Wanneer een administratieve rechter bevoegd is van een geschil kennis te nemen, doet zulks in het algemeen niet af aan de bevoegdheid van de burgerlijke rechter op grond van artikel 2 RO, met name niet aan zijn bevoegdheid met betrekking tot vorderingen uit onrechtmatige daad. Wel dient de eiser door de burgerlijke rechter niet ontvankelijk te worden verklaard, wanneer, kort gezegd, de administratieve rechter voldoende rechtsbescherming biedt (zie bijv. HR 25 november 1977, NJ 1978/255). Een en ander leidt tot het uit een oogpunt van rechtsbescherming bevredigende en in een rechtsstaat passende resultaat dat de burger een zo volledig mogelijke rechtsbescherming geniet, nu de burgerlijke rechter, anders dan in een stelsel van uitsluitende bevoegdheid van de administratieve rechter, aanvullende rechtsbescherming kan bieden.
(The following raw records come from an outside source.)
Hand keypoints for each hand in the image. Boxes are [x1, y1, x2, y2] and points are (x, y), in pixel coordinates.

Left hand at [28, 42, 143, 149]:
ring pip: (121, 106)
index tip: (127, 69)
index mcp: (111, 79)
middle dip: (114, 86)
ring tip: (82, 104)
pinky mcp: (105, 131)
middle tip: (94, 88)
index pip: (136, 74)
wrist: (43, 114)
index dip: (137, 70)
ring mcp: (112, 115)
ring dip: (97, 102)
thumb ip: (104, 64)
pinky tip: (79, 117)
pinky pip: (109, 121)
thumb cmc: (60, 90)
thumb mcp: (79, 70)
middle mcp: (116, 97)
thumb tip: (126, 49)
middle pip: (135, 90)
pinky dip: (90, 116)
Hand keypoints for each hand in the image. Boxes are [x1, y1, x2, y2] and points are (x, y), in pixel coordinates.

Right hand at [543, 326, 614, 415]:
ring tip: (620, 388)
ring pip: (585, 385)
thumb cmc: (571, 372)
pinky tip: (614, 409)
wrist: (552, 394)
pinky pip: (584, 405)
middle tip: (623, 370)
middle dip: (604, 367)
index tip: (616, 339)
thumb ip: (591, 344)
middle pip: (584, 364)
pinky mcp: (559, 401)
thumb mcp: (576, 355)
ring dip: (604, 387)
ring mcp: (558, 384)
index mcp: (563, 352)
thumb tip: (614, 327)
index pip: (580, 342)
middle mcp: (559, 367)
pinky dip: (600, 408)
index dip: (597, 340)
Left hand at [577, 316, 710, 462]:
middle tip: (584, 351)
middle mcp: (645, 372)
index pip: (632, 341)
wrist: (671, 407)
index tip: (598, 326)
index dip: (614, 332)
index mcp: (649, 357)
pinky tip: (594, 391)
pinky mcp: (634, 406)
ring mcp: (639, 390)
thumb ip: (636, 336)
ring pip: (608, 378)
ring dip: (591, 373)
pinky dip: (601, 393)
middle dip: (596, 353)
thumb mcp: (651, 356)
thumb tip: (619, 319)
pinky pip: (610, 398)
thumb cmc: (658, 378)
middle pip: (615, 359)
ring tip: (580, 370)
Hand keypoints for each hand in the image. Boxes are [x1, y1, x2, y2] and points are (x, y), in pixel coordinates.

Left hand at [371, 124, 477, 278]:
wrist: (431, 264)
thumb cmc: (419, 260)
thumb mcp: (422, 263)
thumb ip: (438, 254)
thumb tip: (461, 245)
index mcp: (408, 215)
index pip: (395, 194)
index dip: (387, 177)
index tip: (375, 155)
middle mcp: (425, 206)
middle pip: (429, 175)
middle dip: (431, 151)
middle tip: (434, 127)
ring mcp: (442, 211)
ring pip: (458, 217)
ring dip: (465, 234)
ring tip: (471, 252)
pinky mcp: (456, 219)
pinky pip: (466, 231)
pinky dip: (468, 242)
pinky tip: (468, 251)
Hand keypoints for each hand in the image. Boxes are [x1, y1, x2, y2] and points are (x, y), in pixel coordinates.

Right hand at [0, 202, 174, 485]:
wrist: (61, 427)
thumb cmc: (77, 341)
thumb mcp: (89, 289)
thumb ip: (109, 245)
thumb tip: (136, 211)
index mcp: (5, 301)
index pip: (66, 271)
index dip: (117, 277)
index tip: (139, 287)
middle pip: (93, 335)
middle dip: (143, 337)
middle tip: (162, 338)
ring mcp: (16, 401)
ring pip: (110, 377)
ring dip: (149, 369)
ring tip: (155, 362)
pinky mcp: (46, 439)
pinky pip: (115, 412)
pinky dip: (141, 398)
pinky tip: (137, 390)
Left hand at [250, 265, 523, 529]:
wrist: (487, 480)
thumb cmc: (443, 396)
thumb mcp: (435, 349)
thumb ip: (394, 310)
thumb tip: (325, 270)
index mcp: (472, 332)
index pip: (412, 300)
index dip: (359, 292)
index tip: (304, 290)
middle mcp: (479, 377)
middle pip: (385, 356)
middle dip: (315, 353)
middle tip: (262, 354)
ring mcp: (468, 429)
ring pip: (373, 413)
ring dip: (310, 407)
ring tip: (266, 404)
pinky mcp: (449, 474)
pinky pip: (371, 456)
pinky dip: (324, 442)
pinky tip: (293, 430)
Het ligt voor de hand dit stelsel van aanvullende rechtsbescherming ook te aanvaarden voor de verhouding tussen burgerlijke rechter en ambtenarenrechter, tenzij de Ambtenarenwet tot een andere opvatting zou nopen. Dit is echter niet het geval. De tekst van artikel 3 dwingt niet tot een andere opvatting. De wetsgeschiedenis, waarop de Hoge Raad in het arrest van 13 november 1941 tevens een beroep heeft gedaan, kan in het licht van de rechtsontwikkeling thans geen gewichtige factor meer zijn. De strekking van de Ambtenarenwet brengt veeleer mede dat aan de ambtenaar een zo volledig mogelijke rechtsbescherming dient te worden geboden. In dit verband verdient aantekening dat ook de Centrale Raad van Beroep klaarblijkelijk ervan uitgaat dat de burgerlijke rechter bevoegd is aanvullende rechtsbescherming te verlenen (CRVB 11 april 1991, AB 1991/469).
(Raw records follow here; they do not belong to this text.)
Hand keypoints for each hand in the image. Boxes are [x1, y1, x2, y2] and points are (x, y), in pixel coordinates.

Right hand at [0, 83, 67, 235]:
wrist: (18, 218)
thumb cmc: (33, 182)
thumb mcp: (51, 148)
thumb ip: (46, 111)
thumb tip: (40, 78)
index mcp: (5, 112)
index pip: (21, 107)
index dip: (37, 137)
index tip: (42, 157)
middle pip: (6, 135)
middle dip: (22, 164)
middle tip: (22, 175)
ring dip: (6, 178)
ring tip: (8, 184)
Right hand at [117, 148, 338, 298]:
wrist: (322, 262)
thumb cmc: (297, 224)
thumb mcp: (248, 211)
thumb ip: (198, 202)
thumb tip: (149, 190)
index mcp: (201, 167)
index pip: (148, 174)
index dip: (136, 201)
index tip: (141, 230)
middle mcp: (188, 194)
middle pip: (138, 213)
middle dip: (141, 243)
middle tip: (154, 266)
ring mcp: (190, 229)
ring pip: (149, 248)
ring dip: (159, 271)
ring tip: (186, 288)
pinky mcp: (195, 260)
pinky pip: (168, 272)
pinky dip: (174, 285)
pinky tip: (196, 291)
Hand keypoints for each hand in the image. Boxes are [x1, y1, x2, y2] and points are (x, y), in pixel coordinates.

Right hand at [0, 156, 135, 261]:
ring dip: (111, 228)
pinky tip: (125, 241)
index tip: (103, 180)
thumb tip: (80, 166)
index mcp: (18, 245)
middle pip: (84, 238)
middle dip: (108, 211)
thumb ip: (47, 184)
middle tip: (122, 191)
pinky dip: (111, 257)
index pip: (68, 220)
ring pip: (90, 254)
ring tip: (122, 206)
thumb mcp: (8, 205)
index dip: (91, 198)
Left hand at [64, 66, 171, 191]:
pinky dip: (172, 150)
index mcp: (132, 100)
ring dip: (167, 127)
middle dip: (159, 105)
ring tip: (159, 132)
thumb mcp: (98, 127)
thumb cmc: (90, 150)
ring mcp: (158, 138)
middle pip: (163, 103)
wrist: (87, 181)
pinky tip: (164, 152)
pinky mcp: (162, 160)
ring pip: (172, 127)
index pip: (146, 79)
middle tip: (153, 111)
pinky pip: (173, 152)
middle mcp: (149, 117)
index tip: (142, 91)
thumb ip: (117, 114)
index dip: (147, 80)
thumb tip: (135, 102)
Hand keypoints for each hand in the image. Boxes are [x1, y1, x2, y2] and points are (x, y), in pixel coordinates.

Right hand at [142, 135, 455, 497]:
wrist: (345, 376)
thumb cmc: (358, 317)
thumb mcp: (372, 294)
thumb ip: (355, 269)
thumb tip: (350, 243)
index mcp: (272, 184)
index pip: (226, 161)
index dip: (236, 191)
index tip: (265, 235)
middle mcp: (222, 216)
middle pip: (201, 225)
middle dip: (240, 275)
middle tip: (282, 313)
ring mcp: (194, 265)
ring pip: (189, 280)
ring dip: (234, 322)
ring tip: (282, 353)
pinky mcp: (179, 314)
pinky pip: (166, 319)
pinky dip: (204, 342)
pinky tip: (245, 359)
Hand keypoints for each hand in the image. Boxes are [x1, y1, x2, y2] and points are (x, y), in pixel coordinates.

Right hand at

Het vorenstaande brengt mede dat het middel gegrond is voor zover het erover klaagt dat de rechtbank ten onrechte heeft beslist dat zij onbevoegd is.
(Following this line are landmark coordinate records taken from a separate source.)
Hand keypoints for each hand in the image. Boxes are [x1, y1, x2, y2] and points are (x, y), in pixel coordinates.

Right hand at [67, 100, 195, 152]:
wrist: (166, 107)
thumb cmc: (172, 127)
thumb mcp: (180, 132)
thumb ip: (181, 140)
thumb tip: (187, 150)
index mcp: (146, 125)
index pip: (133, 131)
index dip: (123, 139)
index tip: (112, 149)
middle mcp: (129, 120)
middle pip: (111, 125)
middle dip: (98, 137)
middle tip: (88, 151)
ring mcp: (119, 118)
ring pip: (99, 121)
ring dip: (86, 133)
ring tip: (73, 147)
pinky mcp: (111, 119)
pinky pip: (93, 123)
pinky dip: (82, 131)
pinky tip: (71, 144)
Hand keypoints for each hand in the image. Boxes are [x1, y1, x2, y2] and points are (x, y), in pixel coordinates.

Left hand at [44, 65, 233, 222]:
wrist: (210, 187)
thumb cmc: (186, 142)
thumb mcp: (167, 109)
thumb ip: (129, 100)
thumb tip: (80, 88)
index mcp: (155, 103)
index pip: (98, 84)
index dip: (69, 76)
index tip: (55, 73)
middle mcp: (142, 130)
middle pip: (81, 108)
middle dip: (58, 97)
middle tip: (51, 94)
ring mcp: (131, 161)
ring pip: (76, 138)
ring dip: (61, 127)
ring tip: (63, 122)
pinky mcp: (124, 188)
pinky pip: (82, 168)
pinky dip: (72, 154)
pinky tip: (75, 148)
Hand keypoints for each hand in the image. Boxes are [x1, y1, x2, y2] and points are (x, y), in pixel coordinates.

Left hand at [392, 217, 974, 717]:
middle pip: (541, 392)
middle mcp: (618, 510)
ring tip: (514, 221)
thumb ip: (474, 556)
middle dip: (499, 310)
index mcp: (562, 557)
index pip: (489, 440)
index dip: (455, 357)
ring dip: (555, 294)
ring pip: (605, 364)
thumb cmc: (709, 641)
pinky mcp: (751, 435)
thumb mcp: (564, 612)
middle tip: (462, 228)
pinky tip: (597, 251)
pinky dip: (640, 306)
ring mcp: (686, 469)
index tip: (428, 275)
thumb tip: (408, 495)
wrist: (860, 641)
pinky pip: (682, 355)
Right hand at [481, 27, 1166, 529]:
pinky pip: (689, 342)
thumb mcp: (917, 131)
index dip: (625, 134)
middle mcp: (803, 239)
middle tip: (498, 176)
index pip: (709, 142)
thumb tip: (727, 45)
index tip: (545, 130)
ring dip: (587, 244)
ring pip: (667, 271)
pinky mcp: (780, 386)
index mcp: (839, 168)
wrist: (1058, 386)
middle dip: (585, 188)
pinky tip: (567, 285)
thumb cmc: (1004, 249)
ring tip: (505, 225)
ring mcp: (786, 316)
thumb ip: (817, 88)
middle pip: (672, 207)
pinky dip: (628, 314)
Het middel kan evenwel bij gebreke van belang niet tot cassatie leiden. De rechtbank heeft met juistheid geoordeeld dat de vaste jurisprudentie van de Centrale Raad van Beroep aldus is: wanneer een ambtenaar in het kader van zijn ambtelijke rechtsverhouding tot een administratief orgaan een vergoeding van schade vraagt en dat administratief orgaan dat verzoek afwijst, levert een dergelijke afwijzing een besluit of weigering op waartegen in beginsel, dat wil zeggen indien ook overigens aan de voorwaarden voor ontvankelijkheid is voldaan, beroep ingevolge de Ambtenarenwet openstaat (zie o.m. CRVB 7 maart 1985, Gemeentestem 6788).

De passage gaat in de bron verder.